Face à cette recrudescence, la société civile appelle les autorités locales et les services de sécurité à une réaction rapide et coordonnée.
« Nous demandons une réunion urgente entre les responsables sécuritaires et administratifs afin d’analyser les causes de cette montée de l’insécurité et d’y apporter des solutions durables. Nous appelons également la population à renforcer la vigilance et à signaler toute présence suspecte », a ajouté M. Ngaimoko Wasi.

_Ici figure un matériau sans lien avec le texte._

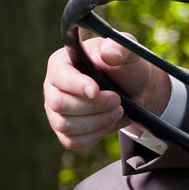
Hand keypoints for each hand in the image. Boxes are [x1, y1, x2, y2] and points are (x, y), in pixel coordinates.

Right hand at [42, 37, 169, 150]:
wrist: (135, 91)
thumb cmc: (126, 67)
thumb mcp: (128, 52)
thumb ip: (120, 48)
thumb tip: (109, 53)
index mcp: (62, 63)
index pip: (59, 76)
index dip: (76, 85)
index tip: (96, 90)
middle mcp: (53, 87)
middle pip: (58, 104)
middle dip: (92, 105)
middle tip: (117, 100)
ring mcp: (56, 111)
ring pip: (65, 125)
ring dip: (97, 121)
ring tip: (118, 110)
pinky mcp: (65, 131)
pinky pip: (72, 141)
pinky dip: (95, 135)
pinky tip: (109, 122)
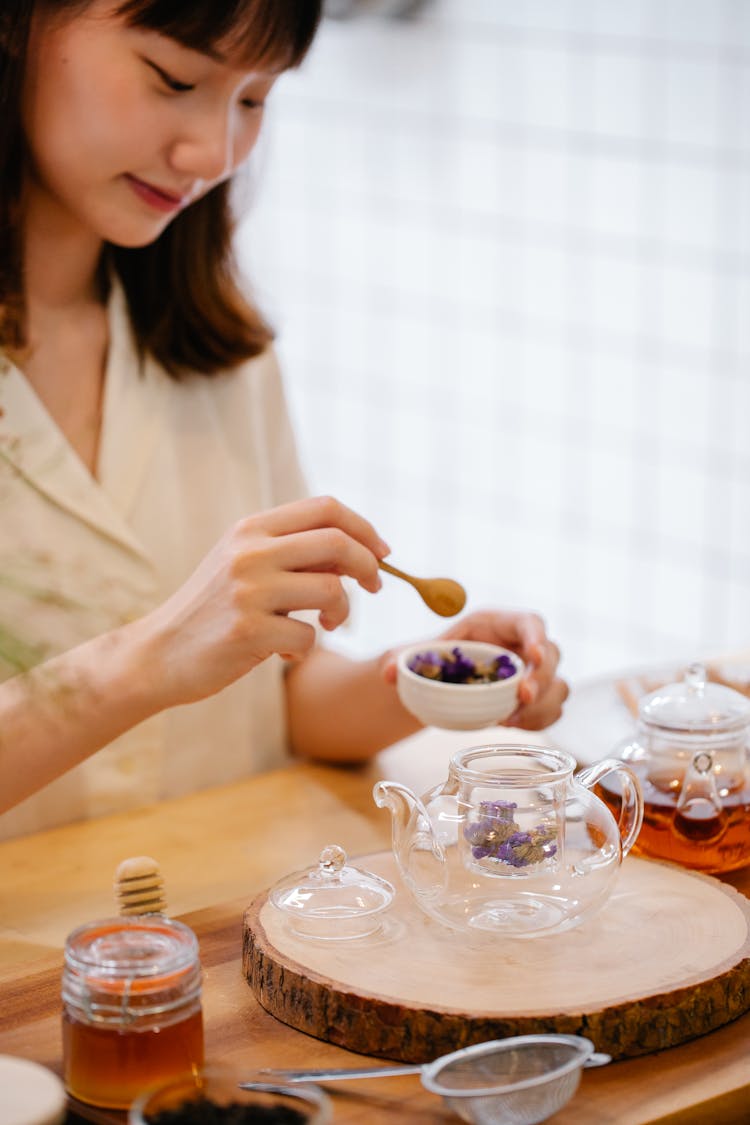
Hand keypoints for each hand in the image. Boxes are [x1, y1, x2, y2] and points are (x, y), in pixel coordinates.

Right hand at [139, 496, 388, 705]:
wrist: (158, 653)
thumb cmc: (212, 611)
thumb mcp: (244, 565)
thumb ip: (292, 554)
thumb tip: (357, 554)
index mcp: (251, 528)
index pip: (326, 508)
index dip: (364, 528)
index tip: (382, 553)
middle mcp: (250, 552)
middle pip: (338, 543)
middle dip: (369, 566)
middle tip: (372, 588)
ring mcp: (248, 590)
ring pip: (331, 591)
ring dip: (341, 613)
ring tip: (324, 625)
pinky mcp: (248, 631)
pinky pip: (309, 637)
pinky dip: (306, 649)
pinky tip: (284, 652)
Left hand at [382, 608, 567, 729]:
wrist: (436, 685)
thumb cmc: (431, 661)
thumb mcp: (413, 655)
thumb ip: (399, 659)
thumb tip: (387, 674)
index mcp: (497, 624)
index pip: (530, 621)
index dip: (537, 636)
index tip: (533, 654)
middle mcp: (520, 647)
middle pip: (552, 655)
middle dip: (541, 677)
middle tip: (520, 697)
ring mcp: (532, 674)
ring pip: (558, 686)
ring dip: (542, 705)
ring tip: (509, 720)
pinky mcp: (534, 700)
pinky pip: (551, 710)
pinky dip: (538, 722)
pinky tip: (512, 726)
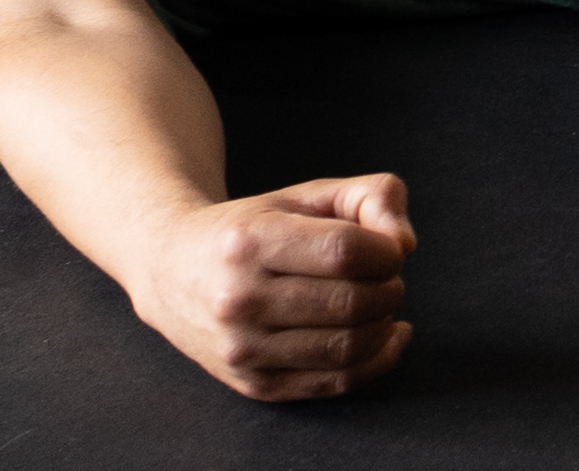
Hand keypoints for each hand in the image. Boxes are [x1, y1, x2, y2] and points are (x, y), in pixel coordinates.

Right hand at [132, 173, 416, 402]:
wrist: (172, 271)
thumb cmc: (255, 225)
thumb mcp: (309, 193)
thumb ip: (373, 197)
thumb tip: (405, 244)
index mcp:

De son côté, Jackson Syarira, secrétaire administratif du groupement Isale-Bulambo, contacté par notre rédaction, s’est dit profondément préoccupé par la situation. Il a assuré que des mesures sont à l’étude pour endiguer cette vague d’attaques nocturnes.


Les habitants de Bulambo et des villages environnants réclament quant à eux une présence permanente des forces de sécurité, estimant que l’absence de patrouilles favorise ces incursions. Certains commerçants victimes affirment avoir perdu l’essentiel de leurs marchandises et craignent désormais d’ouvrir leurs boutiques la nuit.


Ces nouveaux cas viennent s’ajouter à une série d’incidents similaires déjà signalés dans plusieurs localités du territoire de Beni, une zone encore fragile malgré la présence militaire.